Rose Ors: Where do you store the plans and processes — decision trees and the like — so that everyone who needs to access them in a high-stress scenario can access them quickly? 

Michelle-Kim Cohen: Your question came up recently during a panel I was on that was organized by the Association of Corporate Counsel. It was interesting to see so many hands go up when the moderator asked how many kept their plans in a physical binder in their office. My advice is to store the most up-to-date procedures on whatever secure company system you use, so it is available from a mobile device.

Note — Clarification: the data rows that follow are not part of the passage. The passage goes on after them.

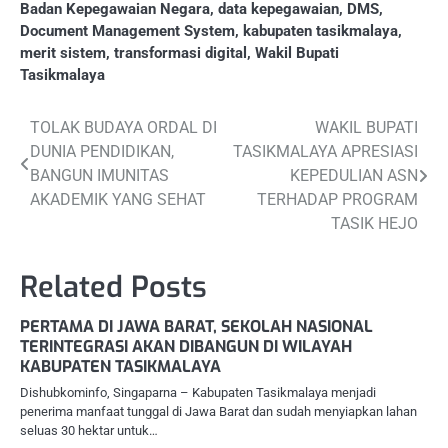
Badan Kepegawaian Negara
,
data kepegawaian
,
DMS
,
Document Management System
,
kabupaten tasikmalaya
,
merit sistem
,
transformasi digital
,
Wakil Bupati
Tasikmalaya
Post
TOLAK BUDAYA ORDAL DI
WAKIL BUPATI
DUNIA PENDIDIKAN,
TASIKMALAYA APRESIASI
navigation
BANGUN IMUNITAS
KEPEDULIAN ASN
AKADEMIK YANG SEHAT
TERHADAP PROGRAM
TASIK HEJO
Related Posts
PERTAMA DI JAWA BARAT, SEKOLAH NASIONAL
TERINTEGRASI AKAN DIBANGUN DI WILAYAH
KABUPATEN TASIKMALAYA
Dishubkominfo, Singaparna – Kabupaten Tasikmalaya menjadi
penerima manfaat tunggal di Jawa Barat dan sudah menyiapkan lahan
seluas 30 hektar untuk…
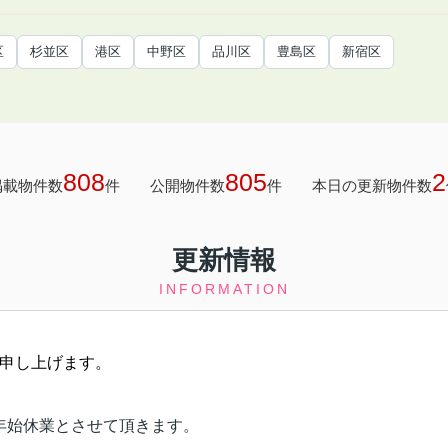
区
杉並区
港区
中野区
品川区
豊島区
新宿区
808
805
2
掲載物件数
件
公開物件数
件
本日の更新物件数
更新情報
INFORMATION
申し上げます。
年始休業とさせて頂きます。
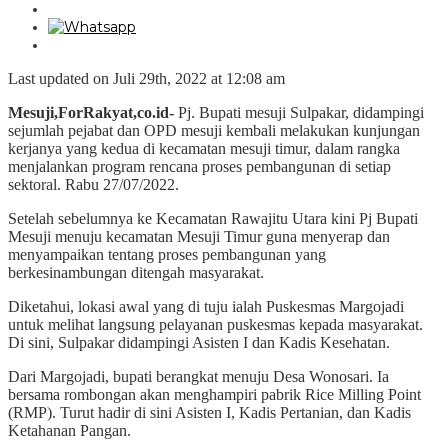
Last updated on Juli 29th, 2022 at 12:08 am
Mesuji,ForRakyat,co.id-
Pj. Bupati mesuji Sulpakar, didampingi
sejumlah pejabat dan OPD mesuji kembali melakukan kunjungan
kerjanya yang kedua di kecamatan mesuji timur, dalam rangka
menjalankan program rencana proses pembangunan di setiap
sektoral. Rabu 27/07/2022.
Setelah sebelumnya ke Kecamatan Rawajitu Utara kini Pj Bupati
Mesuji menuju kecamatan Mesuji Timur guna menyerap dan
menyampaikan tentang proses pembangunan yang
berkesinambungan ditengah masyarakat.
Diketahui, lokasi awal yang di tuju ialah Puskesmas Margojadi
untuk melihat langsung pelayanan puskesmas kepada masyarakat.
Di sini, Sulpakar didampingi Asisten I dan Kadis Kesehatan.
Dari Margojadi, bupati berangkat menuju Desa Wonosari. Ia
bersama rombongan akan menghampiri pabrik Rice Milling Point
(RMP). Turut hadir di sini Asisten I, Kadis Pertanian, dan Kadis
Ketahanan Pangan.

Rose Ors: How do you measure the success of each scenario response in an actual crisis?

Michelle-Kim Cohen: The goal is not to execute everything flawlessly — that is an impossibility. The goal is to perform well enough where the principal objective of the response is achieved. So, if the aim during a cyberattack is to protect sensitive data from being stolen, the objective is met. Objectives range from business continuity to employee safety to regulatory compliance.

In an ongoing crisis — the pandemic is an apt example — our goals evolved as the state of the pandemic evolved and ranged from the speed we transitioned to remote work to the effectiveness of our communications with employees and customers.

Rose Ors: How key is leadership-level participation during the scenario planning process?

Michelle-Kim Cohen: C-Suite support is always essential to developing a culture that emphasizes risk intelligence and response preparedness. The leadership must also signal to the workforce that preparedness is a high priority by modeling the behavior they expect.